The battle system, while simpler and a bit easier (which I could see a critique of this by merit of it being "marketed to girls"), makes the flow of combat more dynamic. The strategies for taking down non-boss enemies is greatly homogenous, possibly as a byproduct of the fluid roles and tight cast. You can win most battles by mashing X or kicking it on Auto, or you could play with the perpetually flux and stacking movesets you're granted every couple of hours. This may be hot, but EXP is far less annoying and time-consuming and grinding is much more clearly an option and lucrative. Praise the sphere grid all you want, but characters are locked into their roles until 60-80% through, while X2 breaks archetypes and defined roles (wink wink) in it's first battle. I'm gonna say it! Levelling with the Sphere Grid felt like levelling in YIIK! (The guillotines are already being mounted outside my apartment window). The return of ATB with Chrono Trigger reminiscent formations is, from what I've played, the most fun and fluid combat system in any FF game and never stopped being dynamic. It got a little obnoxious doing all the oversouls (but hey, at least auto-battle works) and with the superbosses, but only losers sell their happiness for achievements weeps tears in 75% average steam completion! The worst dungeons are already solved from the first game, and while the Chocobo Dungeon and Via Infinito are complete wastes of time, I like the depth given to the forgettable places like Bevelle and the Thunder Plains and the general more dungeon-crawler-esque design philosophy. Very fitting for a team of crime-fighting archaeologist girls. Mechanic-wise, the Gullwings soar over X!

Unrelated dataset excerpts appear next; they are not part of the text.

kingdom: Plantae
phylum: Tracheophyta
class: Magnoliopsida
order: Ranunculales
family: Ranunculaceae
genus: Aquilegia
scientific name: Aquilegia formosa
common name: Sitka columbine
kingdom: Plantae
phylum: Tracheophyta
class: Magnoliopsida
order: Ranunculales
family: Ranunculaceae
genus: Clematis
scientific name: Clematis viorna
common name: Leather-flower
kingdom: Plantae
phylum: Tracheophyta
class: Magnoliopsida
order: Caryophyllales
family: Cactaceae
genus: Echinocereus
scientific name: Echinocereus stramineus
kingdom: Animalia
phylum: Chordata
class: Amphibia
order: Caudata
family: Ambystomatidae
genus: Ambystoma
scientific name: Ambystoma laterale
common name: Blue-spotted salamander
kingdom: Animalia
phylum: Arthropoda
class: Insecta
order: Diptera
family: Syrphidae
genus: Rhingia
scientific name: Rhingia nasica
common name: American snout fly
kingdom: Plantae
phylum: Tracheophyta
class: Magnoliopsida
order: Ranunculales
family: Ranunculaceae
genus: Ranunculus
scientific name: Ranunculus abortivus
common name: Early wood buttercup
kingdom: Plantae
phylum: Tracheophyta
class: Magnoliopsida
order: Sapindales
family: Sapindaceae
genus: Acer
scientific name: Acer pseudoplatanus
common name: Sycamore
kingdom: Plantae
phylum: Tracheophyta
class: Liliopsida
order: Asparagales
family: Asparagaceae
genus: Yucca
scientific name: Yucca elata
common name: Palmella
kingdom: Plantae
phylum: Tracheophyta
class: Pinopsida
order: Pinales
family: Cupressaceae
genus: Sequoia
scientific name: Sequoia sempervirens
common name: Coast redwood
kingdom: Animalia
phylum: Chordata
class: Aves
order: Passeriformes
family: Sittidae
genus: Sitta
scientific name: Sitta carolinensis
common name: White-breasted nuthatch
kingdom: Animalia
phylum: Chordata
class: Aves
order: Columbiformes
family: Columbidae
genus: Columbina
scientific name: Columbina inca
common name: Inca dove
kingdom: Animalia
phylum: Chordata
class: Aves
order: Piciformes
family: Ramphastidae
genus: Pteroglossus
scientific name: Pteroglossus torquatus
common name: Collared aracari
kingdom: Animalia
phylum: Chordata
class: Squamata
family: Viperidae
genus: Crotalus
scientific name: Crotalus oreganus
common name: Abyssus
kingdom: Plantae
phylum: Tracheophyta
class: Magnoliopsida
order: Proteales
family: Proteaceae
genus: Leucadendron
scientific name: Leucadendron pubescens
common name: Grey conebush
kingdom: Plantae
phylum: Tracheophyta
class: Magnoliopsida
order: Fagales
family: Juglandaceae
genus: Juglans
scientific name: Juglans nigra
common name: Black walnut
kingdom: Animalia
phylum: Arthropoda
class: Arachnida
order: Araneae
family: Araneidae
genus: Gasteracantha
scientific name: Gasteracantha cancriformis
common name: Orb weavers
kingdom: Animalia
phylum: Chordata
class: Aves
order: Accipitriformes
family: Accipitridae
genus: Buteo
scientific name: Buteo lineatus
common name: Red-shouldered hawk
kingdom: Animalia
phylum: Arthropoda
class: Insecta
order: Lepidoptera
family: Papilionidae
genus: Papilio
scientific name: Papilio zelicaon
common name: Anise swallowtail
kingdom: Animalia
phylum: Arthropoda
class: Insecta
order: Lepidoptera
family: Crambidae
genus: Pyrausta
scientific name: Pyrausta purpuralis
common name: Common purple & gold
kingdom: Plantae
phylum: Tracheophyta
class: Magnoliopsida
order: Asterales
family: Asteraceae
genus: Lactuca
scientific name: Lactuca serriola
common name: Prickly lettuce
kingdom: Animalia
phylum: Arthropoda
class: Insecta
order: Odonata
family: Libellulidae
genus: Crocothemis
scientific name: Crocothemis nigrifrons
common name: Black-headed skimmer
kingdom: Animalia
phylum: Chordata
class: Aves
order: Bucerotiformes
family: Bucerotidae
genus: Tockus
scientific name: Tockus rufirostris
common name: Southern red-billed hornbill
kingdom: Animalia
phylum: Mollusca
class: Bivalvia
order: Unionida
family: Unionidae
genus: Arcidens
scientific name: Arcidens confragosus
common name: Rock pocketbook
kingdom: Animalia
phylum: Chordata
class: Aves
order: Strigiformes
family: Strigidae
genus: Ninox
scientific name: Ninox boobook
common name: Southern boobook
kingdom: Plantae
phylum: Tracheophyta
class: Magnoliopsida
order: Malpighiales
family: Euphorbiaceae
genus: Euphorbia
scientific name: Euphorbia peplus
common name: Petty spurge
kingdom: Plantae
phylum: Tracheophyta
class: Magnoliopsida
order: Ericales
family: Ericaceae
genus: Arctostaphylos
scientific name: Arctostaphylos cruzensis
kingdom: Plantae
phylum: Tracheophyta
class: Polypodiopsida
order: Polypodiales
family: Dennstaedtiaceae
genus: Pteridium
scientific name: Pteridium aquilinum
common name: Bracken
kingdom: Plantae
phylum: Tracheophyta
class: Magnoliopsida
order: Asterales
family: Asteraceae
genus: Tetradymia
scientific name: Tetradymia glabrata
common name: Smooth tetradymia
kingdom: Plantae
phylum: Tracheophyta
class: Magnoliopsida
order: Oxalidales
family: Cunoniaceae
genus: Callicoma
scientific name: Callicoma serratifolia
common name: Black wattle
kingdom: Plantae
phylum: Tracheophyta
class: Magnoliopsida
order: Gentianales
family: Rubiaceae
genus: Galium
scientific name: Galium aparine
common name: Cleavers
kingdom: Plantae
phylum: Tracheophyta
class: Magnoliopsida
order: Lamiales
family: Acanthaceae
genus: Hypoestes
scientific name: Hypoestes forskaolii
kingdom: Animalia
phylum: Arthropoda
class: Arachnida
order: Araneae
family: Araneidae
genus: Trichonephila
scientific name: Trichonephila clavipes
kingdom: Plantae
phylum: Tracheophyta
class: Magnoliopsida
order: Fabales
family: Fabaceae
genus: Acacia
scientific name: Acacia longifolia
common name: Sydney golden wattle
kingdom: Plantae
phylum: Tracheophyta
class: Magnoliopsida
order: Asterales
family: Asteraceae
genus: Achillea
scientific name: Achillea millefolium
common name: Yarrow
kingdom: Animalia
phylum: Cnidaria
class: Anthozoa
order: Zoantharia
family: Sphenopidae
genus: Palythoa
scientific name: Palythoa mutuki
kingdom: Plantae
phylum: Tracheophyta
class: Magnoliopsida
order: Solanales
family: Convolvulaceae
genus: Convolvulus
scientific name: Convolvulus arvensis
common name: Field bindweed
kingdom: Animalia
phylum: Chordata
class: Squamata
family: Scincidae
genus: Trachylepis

I draw all these comparisons to X to be a bit facetious (and perhaps a bit of a hater) for how unremarkably safe I found X to be as a stand-alone. It was 7 without the scope and 9 without the reprieve, made accessible in a way that felt more at the expense of it's personality through westernizing and mechanically narrowing it. X2 however, while arguably it's own game, is the completion of X. It's the Comedy to it's Tragedy, the Heart to it's Soul, the Seasoning to it's Feast, the Feminine to it's Masculine, the Play to it's Work. Without X, X2 is contextless menialities for people with no history. Without X2, we end on unanswered promises and unknown futures. Eternal Calm shows Yuna's Ennui, her loss and trauma having stunted any chance at becoming. By centering the world around Tidus, the world ceases to be important with him gone, ceases to be perceivable and thus meaningful on the other side of revolution. Nonetheless, there is still life at the end of a journey, still a trail of crossed paths. An X2 is a crucial counterpart and tribute to the hundreds of worlds we leave behind through play, a reminder that we don't need to suffer or move mountains to be worth hearing about. Each person's journey through life is it's own story, and while Tidus gets his, a truly lived in world doesn't end with a credits screen. I didn't love how the true ending played out, but I was delighted to see Yuna stand alone as "The End" faded in, making it very clear it was her story and decision that was no longer our business. Rikku and Paine are absent, though as was suggested earlier, still have their own journeys they'll go on in the future. Overall, FFX2 accomplished exactly what I hoped it would (regarding letting Yuna have her day and a warming up to the underdeveloped aspects of Spira) and looked damn good doing it. May Spira live on wherever it is. Narrative-wise, the Gullwings fly off into the sunset wing-in-wing with the Bringers of the Eternal Calm.

Also the pre-final boss end game absolutely stunk! Just as bad but more doable than the first game! Only do Via Infinito, the Bestiary, the Chocobo Dungeon and max Experiment if you hate yourself and want to dilute the heart and brevity of the experience! Post-gamewise, the Gullwings plummeted into the ocean!